• [ACTIVITY A] Please quote the lines from the records, from the line containing "Kontakta oss" through the line containing "Immobilie steigern?", with both of those lines included. Leave the pictures out of your answer.
------ READING PASSAGE
Can Science Help You to Become Wise?By Jenara Nerenberg | July 6, 2016 | 0 comments
Krista Tippett explores the scientific inquiry into what makes us wise.
Krista Tippett is the creator and host of the award-winning radio program and podcast On Being, which features a combination of scientists and spiritual leaders taking on today’s biggest and most pressing questions.
Tippett was a foreign correspondent for the New York Times and the BBC in Berlin in the 80’s before studying divinity at Yale and launching On Being for NPR. In 2014, the White House awarded her a National Humanities Medal for “thoughtfully delving into the mysteries of human existence.”
Her new book is called Becoming Wise: An Inquiry into the Mystery and Art of Living:
The question of what it means to be human is now inextricable from the question of who we are to each other. We have riches of knowledge and insight, of tools both tangible and spiritual, to rise to this calling. We watch our technologies becoming more intelligent, and speculate imaginatively about their potential to become conscious. All the while, we have it in us to become wise. Wisdom leavens intelligence, and ennobled consciousness, and advances evolution itself.
We talked with Tippett about her book and how scientific research can help us all understand the ancient roots of wisdom in an age of information.
------------
• [ACTIVITY B] In the article on wisdom, what year did the White House award Krista Tippett a National Humanities Medal?
------ EXCERPTED RECORDS
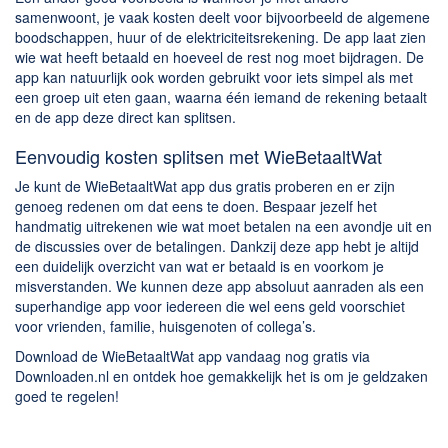
samenwoont, je vaak kosten deelt voor bijvoorbeeld de algemene
boodschappen, huur of de elektriciteitsrekening. De app laat zien
wie wat heeft betaald en hoeveel de rest nog moet bijdragen. De
app kan natuurlijk ook worden gebruikt voor iets simpel als met
een groep uit eten gaan, waarna één iemand de rekening betaalt
en de app deze direct kan splitsen.
Eenvoudig kosten splitsen met WieBetaaltWat
Je kunt de WieBetaaltWat app dus gratis proberen en er zijn
genoeg redenen om dat eens te doen. Bespaar jezelf het
handmatig uitrekenen wie wat moet betalen na een avondje uit en
de discussies over de betalingen. Dankzij deze app hebt je altijd
een duidelijk overzicht van wat er betaald is en voorkom je
misverstanden. We kunnen deze app absoluut aanraden als een
superhandige app voor iedereen die wel eens geld voorschiet
voor vrienden, familie, huisgenoten of collega’s.
Download de WieBetaaltWat app vandaag nog gratis via
Downloaden.nl en ontdek hoe gemakkelijk het is om je geldzaken
goed te regelen!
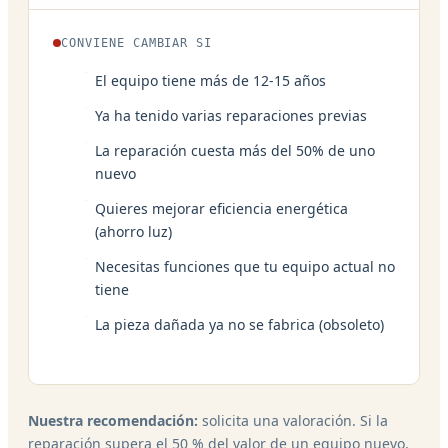
CONVIENE CAMBIAR SI
El equipo tiene más de 12-15 años
Ya ha tenido varias reparaciones previas
La reparación cuesta más del 50% de uno
nuevo
Quieres mejorar eficiencia energética
(ahorro luz)
Necesitas funciones que tu equipo actual no
tiene
La pieza dañada ya no se fabrica (obsoleto)
Nuestra recomendación:
solicita una valoración. Si la
reparación supera el 50 % del valor de un equipo nuevo,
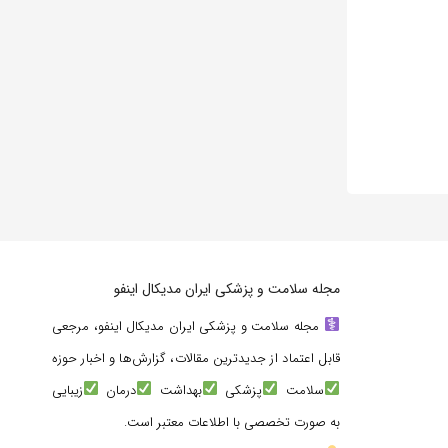
مجله سلامت و پزشکی ایران مدیکال اینفو
مجله سلامت و پزشکی ایران مدیکال اینفو، مرجعی
قابل اعتماد از جدیدترین مقالات، گزارش‌ها و اخبار حوزه
سلامت
پزشکی
بهداشت
درمان
زیبایی
به صورت تخصصی با اطلاعات معتبر است.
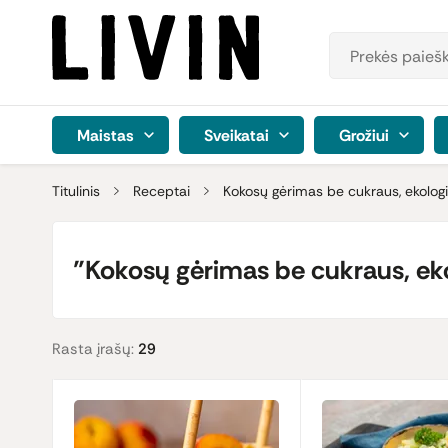
Maistas
Sveikatai
Grožiui
Titulinis
Receptai
Kokosų gėrimas be cukraus, ekolog
"Kokosų gėrimas be cukraus, eko
Rasta įrašų:
29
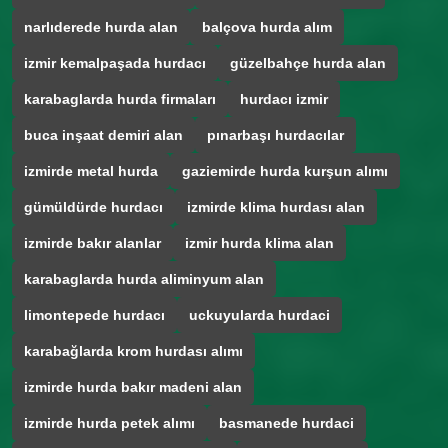
narlıderede hurda alan
balçova hurda alım
izmir kemalpaşada hurdacı
güzelbahçe hurda alan
karabaglarda hurda firmaları
hurdacı izmir
buca inşaat demiri alan
pınarbaşı hurdacılar
izmirde metal hurda
gaziemirde hurda kurşun alımı
gümüldürde hurdacı
izmirde klima hurdası alan
izmirde bakır alanlar
izmir hurda klima alan
karabaglarda hurda aliminyum alan
limontepede hurdacı
uckuyularda hurdaci
karabağlarda krom hurdası alımı
izmirde hurda bakır madeni alan
izmirde hurda petek alımı
basmanede hurdaci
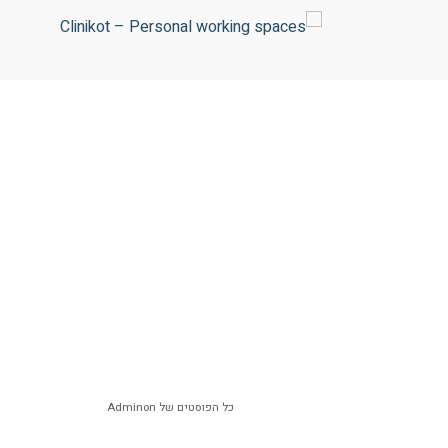
כל הפוסטים של Adminon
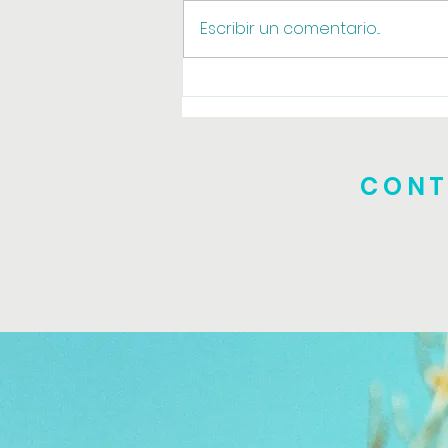
Agosto online
Escribir un comentario...
CONT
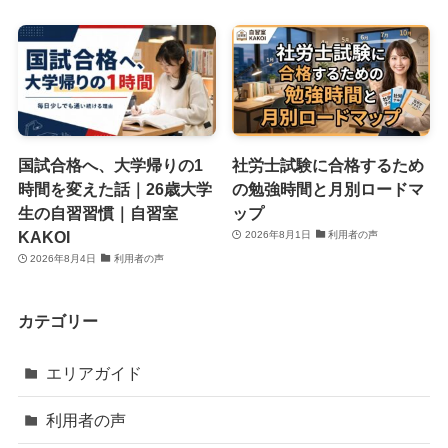
国試合格へ、大学帰りの1
社労士試験に合格するため
時間を変えた話｜26歳大学
の勉強時間と月別ロードマ
生の自習習慣｜自習室
ップ
KAKOI
2026年8月1日
利用者の声
2026年8月4日
利用者の声
カテゴリー
エリアガイド
利用者の声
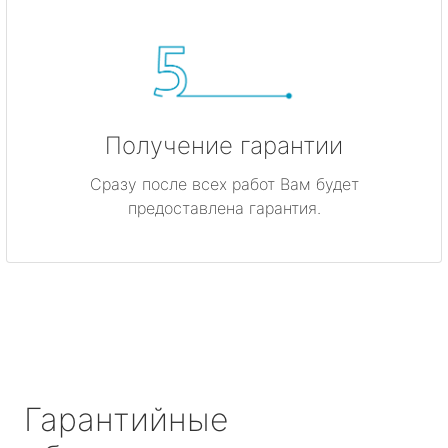
Получение гарантии
Сразу после всех работ Вам будет
предоставлена гарантия.
Гарантийные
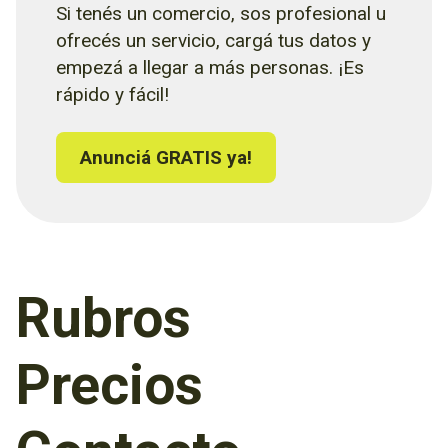
Si tenés un comercio, sos profesional u
ofrecés un servicio, cargá tus datos y
empezá a llegar a más personas. ¡Es
rápido y fácil!
Anunciá GRATIS ya!
Rubros
Precios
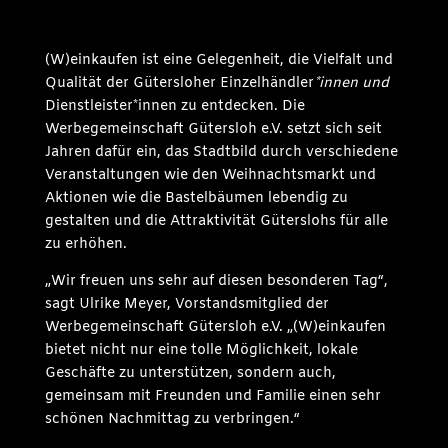
(W)einkaufen ist eine Gelegenheit, die Vielfalt und
Qualität der Gütersloher Einzelhändler
*innen und
Dienstleister*innen zu entdecken. Die
Werbegemeinschaft Gütersloh e.V. setzt sich seit
Jahren dafür ein, das Stadtbild durch verschiedene
Veranstaltungen wie den Weihnachtsmarkt und
Aktionen wie die Bastelbäumen lebendig zu
gestalten und die Attraktivität Güterslohs für alle
zu erhöhen.
„Wir freuen uns sehr auf diesen besonderen Tag“,
sagt Ulrike Meyer, Vorstandsmitglied der
Werbegemeinschaft Gütersloh e.V. „(W)einkaufen
bietet nicht nur eine tolle Möglichkeit, lokale
Geschäfte zu unterstützen, sondern auch,
gemeinsam mit Freunden und Familie einen sehr
schönen Nachmittag zu verbringen.“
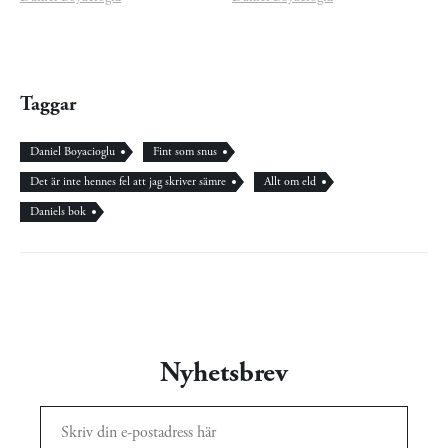
Taggar
Daniel Boyacioglu
Fint som snus
Det är inte hennes fel att jag skriver sämre
Allt om eld
Daniels bok
Nyhetsbrev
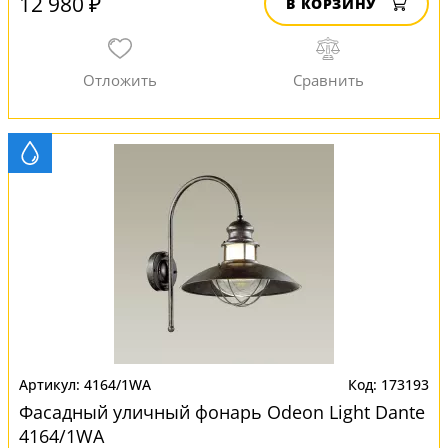
12 980 ₽
В КОРЗИНУ
4164/1WA
173193
Фасадный уличный фонарь Odeon Light Dante
4164/1WA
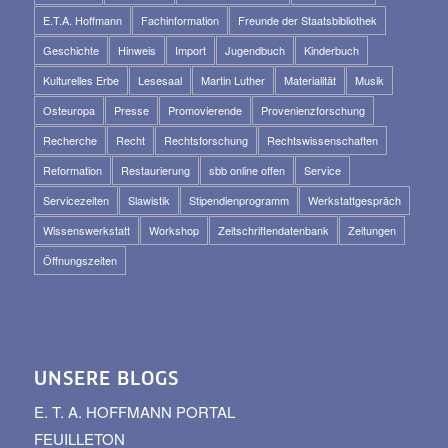
E.T.A. Hoffmann
Fachinformation
Freunde der Staatsbibliothek
Geschichte
Hinweis
Import
Jugendbuch
Kinderbuch
Kulturelles Erbe
Lesesaal
Martin Luther
Materialität
Musik
Osteuropa
Presse
Promovierende
Provenienzforschung
Recherche
Recht
Rechtsforschung
Rechtswissenschaften
Reformation
Restaurierung
sbb online offen
Service
Servicezeiten
Slawistik
Stipendienprogramm
Werkstattgespräch
Wissenswerkstatt
Workshop
Zeitschriftendatenbank
Zeitungen
Öffnungszeiten
UNSERE BLOGS
E. T. A. HOFFMANN PORTAL
FEUILLETON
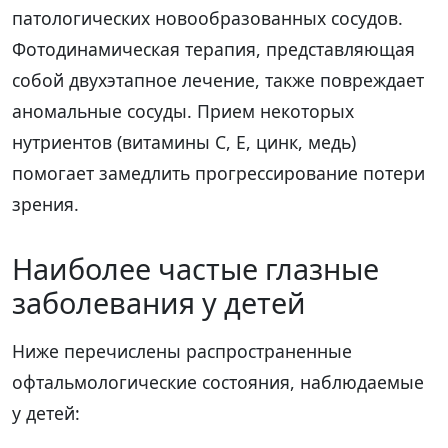
патологических новообразованных сосудов.
Фотодинамическая терапия, представляющая
собой двухэтапное лечение, также повреждает
аномальные сосуды. Прием некоторых
нутриентов (витамины C, E, цинк, медь)
помогает замедлить прогрессирование потери
зрения.
Наиболее частые глазные
заболевания у детей
Ниже перечислены распространенные
офтальмологические состояния, наблюдаемые
у детей:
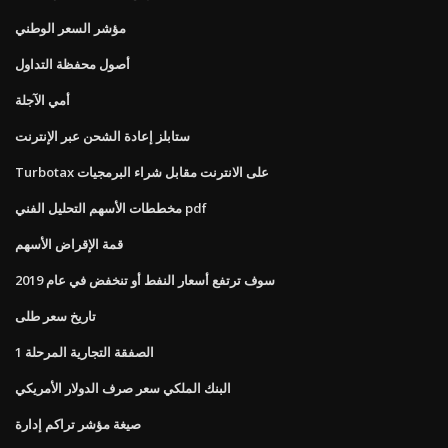
مؤشر السعر الوطني
أصول محفظة التداول
أمي الآجلة
ستابلز إعادة الشحن عبر الإنترنت
Turbotax على الانترنت مقابل شراء البرمجيات
مخططات الأسهم التحليل الفني pdf
قمة الإقراض الأسهم
سوف ترتفع أسعار النفط أو تنخفض في عام 2019
تاريخ سعر طلى
الصفقة التجارية المرحلة 1
البنك الملكي سعر صرف الدولار الأمريكي
صيغة مؤشر تراكم إدارة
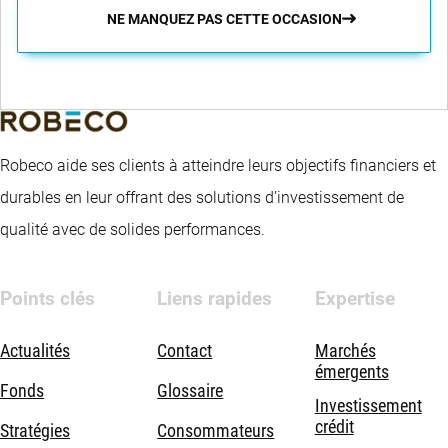
NE MANQUEZ PAS CETTE OCCASION
Robeco aide ses clients à atteindre leurs objectifs financiers et
durables en leur offrant des solutions d’investissement de
qualité avec de solides performances.
Points clés
Liens rapides
Expertise
Actualités
Contact
Marchés
émergents
Fonds
Glossaire
Investissement
crédit
Stratégies
Consommateurs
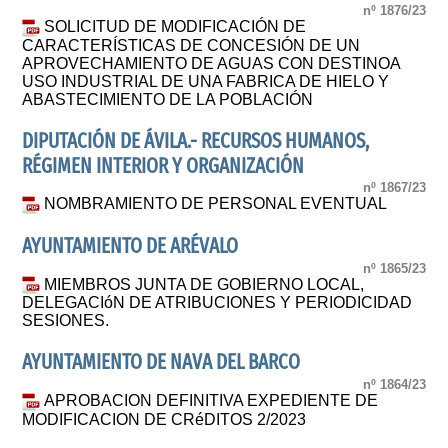
nº 1876/23
SOLICITUD DE MODIFICACIÓN DE
CARACTERÍSTICAS DE CONCESIÓN DE UN
APROVECHAMIENTO DE AGUAS CON DESTINOA
USO INDUSTRIAL DE UNA FABRICA DE HIELO Y
ABASTECIMIENTO DE LA POBLACIÓN
DIPUTACIÓN DE ÁVILA.- RECURSOS HUMANOS,
RÉGIMEN INTERIOR Y ORGANIZACIÓN
nº 1867/23
NOMBRAMIENTO DE PERSONAL EVENTUAL
AYUNTAMIENTO DE ARÉVALO
nº 1865/23
MIEMBROS JUNTA DE GOBIERNO LOCAL,
DELEGACIóN DE ATRIBUCIONES Y PERIODICIDAD
SESIONES.
AYUNTAMIENTO DE NAVA DEL BARCO
nº 1864/23
APROBACION DEFINITIVA EXPEDIENTE DE
MODIFICACION DE CRéDITOS 2/2023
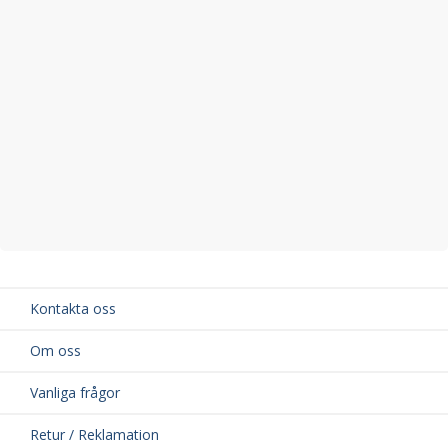
Kontakta oss
Om oss
Vanliga frågor
Retur / Reklamation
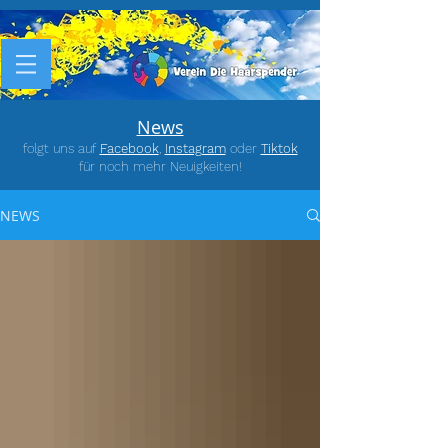
News
folgt uns auf
Facebook
,
Instagram
oder
Tiktok
für noch mehr Neuigkeiten!
NEWS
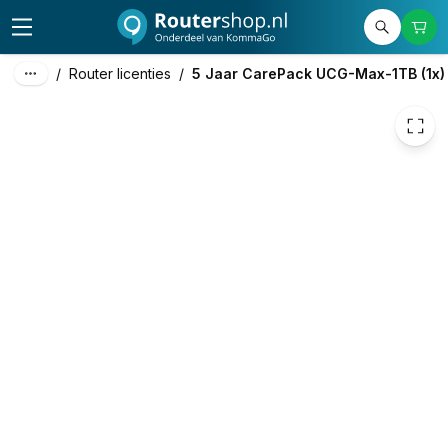
79,00
excl. btw
95,59
incl. btw
/
Router licenties
/
5 Jaar CarePack UCG-Max-1TB (1x)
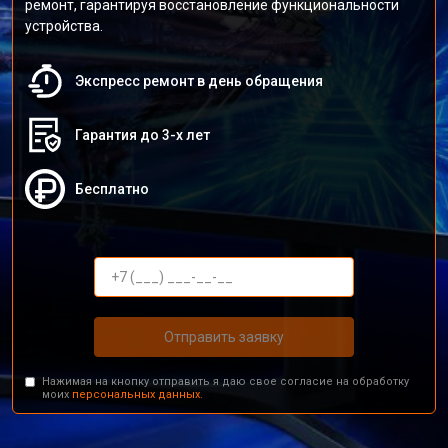
ремонт, гарантируя восстановление функциональности
устройства.
Экспресс ремонт в день обращения
Гарантия до 3-х лет
Бесплатно
Отправить заявку
Нажимая на кнопку отправить я даю свое согласие на обработку
моих
персональных данных.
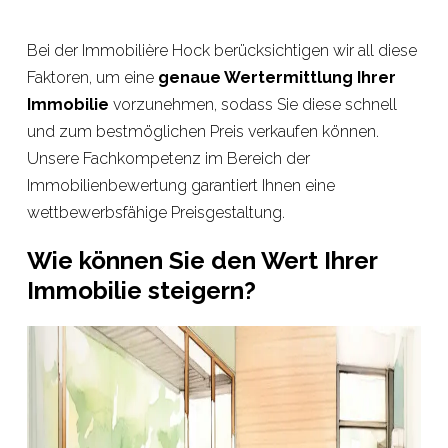
Bei der Immobilière Hock berücksichtigen wir all diese
Faktoren, um eine
genaue Wertermittlung Ihrer
Immobilie
vorzunehmen, sodass Sie diese schnell
und zum bestmöglichen Preis verkaufen können.
Unsere Fachkompetenz im Bereich der
Immobilienbewertung garantiert Ihnen eine
wettbewerbsfähige Preisgestaltung.
Wie können Sie den Wert Ihrer
Immobilie steigern?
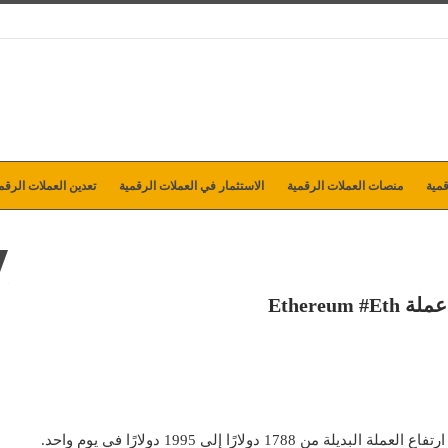
مية
منصات العملات الرقمية
الاستثمار في العملات الرقمية
تعدين العملات الرقم
Ethere
حققت Ethereum مكاسب كبيرة منذ أقل من 24 ساعة بعد ارتفاع العملة البديلة من 1788 دولارًا إلى 1995 دولارًا في يوم واحد.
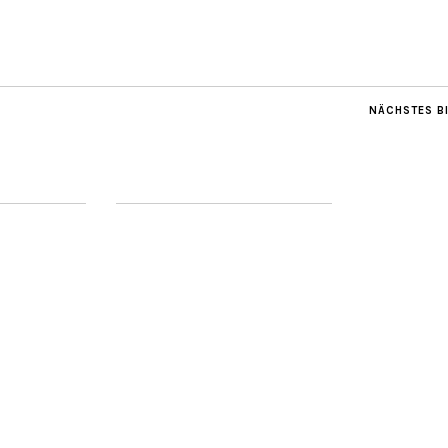
NÄCHSTES B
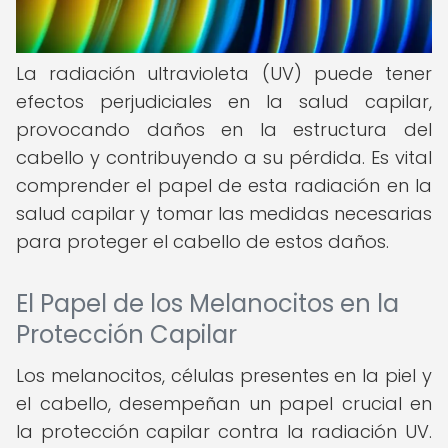
La radiación ultravioleta (UV) puede tener
efectos perjudiciales en la salud capilar,
provocando daños en la estructura del
cabello y contribuyendo a su pérdida. Es vital
comprender el papel de esta radiación en la
salud capilar y tomar las medidas necesarias
para proteger el cabello de estos daños.
El Papel de los Melanocitos en la
Protección Capilar
Los melanocitos, células presentes en la piel y
el cabello, desempeñan un papel crucial en
la protección capilar contra la radiación UV.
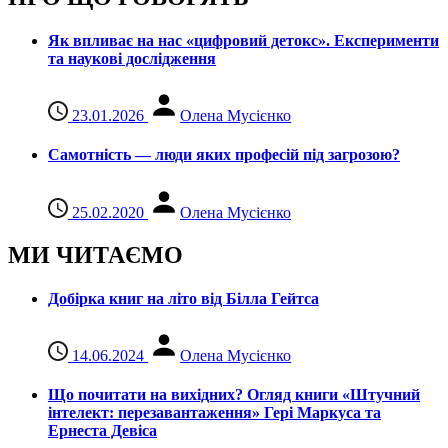
Як впливає на нас «цифровий детокс». Експерименти
та наукові дослідження
23.01.2026
Олена Мусієнко
Самотність — люди яких професій під загрозою?
25.02.2020
Олена Мусієнко
МИ ЧИТАЄМО
Добірка книг на літо від Білла Гейтса
14.06.2024
Олена Мусієнко
Що почитати на вихідних? Огляд книги «Штучний
інтелект: перезавантаження» Гері Маркуса та
Ернеста Девіса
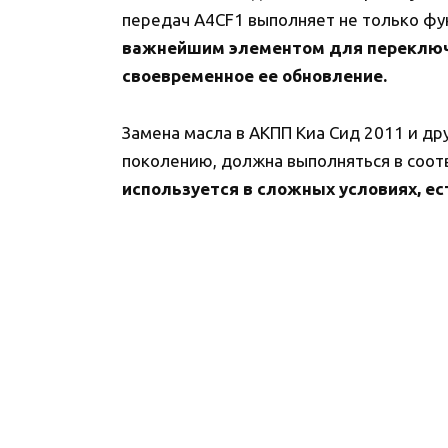
передач A4CF1 выполняет не только ф
важнейшим элементом для переключе
своевременное ее обновление.
Замена масла в АКПП Киа Сид 2011 и др
поколению, должна выполняться в соот
используется в сложных условиях, ес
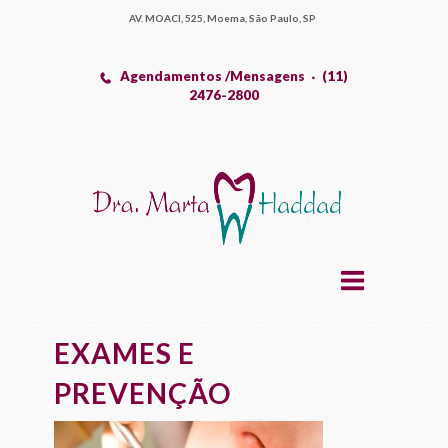
AV. MOACI, 525, Moema, São Paulo, SP
Agendamentos /Mensagens
(11)
2476-2800
EXAMES E
PREVENÇÃO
------------
• [WRITTEN ANSWER A]
Kontakta oss
Om oss
Vanliga frågor
Retur / Reklamation
News
folgt uns auf
Facebook
,
Instagram
oder
Tiktok
für noch mehr Neuigkeiten!
NEWS
79,00
excl. btw
95,59
incl. btw
/
Router licenties
/
5 Jaar CarePack UCG-Max-1TB (1x)
ремонт, гарантируя восстановление функциональности
устройства.
Экспресс ремонт в день обращения
Гарантия до 3-х лет
Бесплатно
Отправить заявку
Нажимая на кнопку отправить я даю свое согласие на обработку
моих
персональных данных.
Bei der Immobilière Hock berücksichtigen wir all diese
Faktoren, um eine
genaue Wertermittlung Ihrer
Immobilie
vorzunehmen, sodass Sie diese schnell
und zum bestmöglichen Preis verkaufen können.
Unsere Fachkompetenz im Bereich der
Immobilienbewertung garantiert Ihnen eine
wettbewerbsfähige Preisgestaltung.
Wie können Sie den Wert Ihrer
Immobilie steigern?

• [WRITTEN ANSWER B] 2014